I was going to go Barasti but none of us got tickets so that's out of the window.

I was going to book a table at Sanctuary, Atlantis? But dont really want to spend 7000-10,000 AED.

What are all of you doing?


----------



## Mourm (Oct 22, 2008)

marc said:


> Hi,
> 
> I was going to go Barasti but none of us got tickets so that's out of the window.
> 
> ...


I'm going to the Cellar in Garhoud, 950 Aed for food and drinks then at 2am there is a breakfast. I think the tickets are fully booked, but the Irish Village is still available. 300Aed for the ticket and it includes a small buffet. Have a good one what ever you do!!!


----------



## Guest (Dec 30, 2008)

I ain't doing anything... just ganna go see my cousin and chillout.... but no plans what so ever... plus its better to stay in since all of DUbai Police will be on the road, clubs and everywhere else checking up on everybody... and I dont like that feeling where as I'm feeling someone is watching every move I'm making 

So what is everyone else up to?


----------



## stevieboy1980 (Sep 9, 2008)

PARTY AT THE BROWN HOUSEHOLD!!!!!! woop woop


----------



## crazymazy1980 (Aug 2, 2008)

stevieboy1980 said:


> PARTY AT THE BROWN HOUSEHOLD!!!!!! woop woop


I'll be there!! Double whoop whoop!! 

I'll not however be wearing my best party dress as I don't want to steal the show from our lovely hostess 

...for all those waiting in anticipation...sorry folks!


----------



## shinny_girl (Apr 4, 2008)

better to stay close to home...streets would be so crowded and cars will move like snail....


----------



## Maz25 (Jul 6, 2008)

crazymazy1980 said:


> I'll be there!! Double whoop whoop!!
> 
> I'll not however be wearing my best party dress as I don't want to steal the show from our lovely hostess
> 
> ...for all those waiting in anticipation...sorry folks!


What, not even that lovely outfit that you were wearing in the pic??? I might as well stay home then - I was only turning up to see if I could borrow it off you!! 

Oh, well, I guess your 007 suit will be just as pleasing to the eyes!!

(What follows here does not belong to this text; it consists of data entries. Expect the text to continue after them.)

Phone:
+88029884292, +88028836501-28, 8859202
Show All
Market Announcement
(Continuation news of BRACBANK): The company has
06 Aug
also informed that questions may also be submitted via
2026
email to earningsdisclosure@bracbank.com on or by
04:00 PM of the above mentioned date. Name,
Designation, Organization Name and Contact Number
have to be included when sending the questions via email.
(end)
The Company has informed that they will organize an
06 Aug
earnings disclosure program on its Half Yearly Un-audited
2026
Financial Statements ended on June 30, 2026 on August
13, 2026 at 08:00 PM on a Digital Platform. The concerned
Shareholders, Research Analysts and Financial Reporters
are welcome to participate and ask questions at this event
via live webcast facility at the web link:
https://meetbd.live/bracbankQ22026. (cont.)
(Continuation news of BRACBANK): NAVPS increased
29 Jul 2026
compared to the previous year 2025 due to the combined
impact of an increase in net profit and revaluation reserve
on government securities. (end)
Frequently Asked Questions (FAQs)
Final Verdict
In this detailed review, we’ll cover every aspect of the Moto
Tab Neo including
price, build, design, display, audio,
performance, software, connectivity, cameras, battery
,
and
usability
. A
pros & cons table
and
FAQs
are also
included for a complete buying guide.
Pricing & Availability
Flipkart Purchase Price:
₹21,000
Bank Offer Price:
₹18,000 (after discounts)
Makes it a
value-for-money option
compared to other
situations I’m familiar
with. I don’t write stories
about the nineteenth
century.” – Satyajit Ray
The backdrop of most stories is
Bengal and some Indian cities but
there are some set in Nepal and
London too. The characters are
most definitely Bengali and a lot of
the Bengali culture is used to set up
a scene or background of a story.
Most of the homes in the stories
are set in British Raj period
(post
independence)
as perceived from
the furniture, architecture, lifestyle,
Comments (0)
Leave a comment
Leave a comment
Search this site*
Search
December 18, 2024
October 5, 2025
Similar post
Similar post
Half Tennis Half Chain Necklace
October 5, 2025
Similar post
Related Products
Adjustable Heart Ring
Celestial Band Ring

P.S My niece says Santa's phone number is 007!!! So, are you Bond or Santa??


----------



## dizzyizzy (Mar 30, 2008)

corazon you can borrow my diane von furstenberg number and my new heels xx


----------



## Andy Capp (Oct 5, 2008)

You're missing the Arab world aren't you hon?


----------



## dizzyizzy (Mar 30, 2008)

Andy Capp said:


> You're missing the Arab world aren't you hon?


yup, and I'm slightly bored!!


----------



## dizzyizzy (Mar 30, 2008)

dizzyizzy said:


> corazon you can borrow my diane von furstenberg number and my new heels xx


oh hope flossy does not read this since she wants you to be her son in law in 10 years and all that


----------



## crazymazy1980 (Aug 2, 2008)

dizzyizzy said:


> oh hope flossy does not read this since she wants you to be her son in law in 10 years and all that


hmmmmm,

Whilst naturally I am flattered at the potential betroval if she finishes Uni in 10 years that would make her about 11 

...if however her daughter is called Kylie (or Shakira) and is planning to study architecture in 3 years time then I'm more than happy to sign on the dotted line


----------



## FlyingDodo (Aug 26, 2008)

dizzyizzy said:


> yup, and I'm slightly bored!!


 
We're all missing you too Izzy!


----------



## Maz25 (Jul 6, 2008)

dizzyizzy said:


> yup, and I'm slightly bored!!



Cheer up Izzy! The elves will be out partying tonight! Would have brought Mini Izzy but apparently, she is now living illegally in Oz or was that NZ!!


----------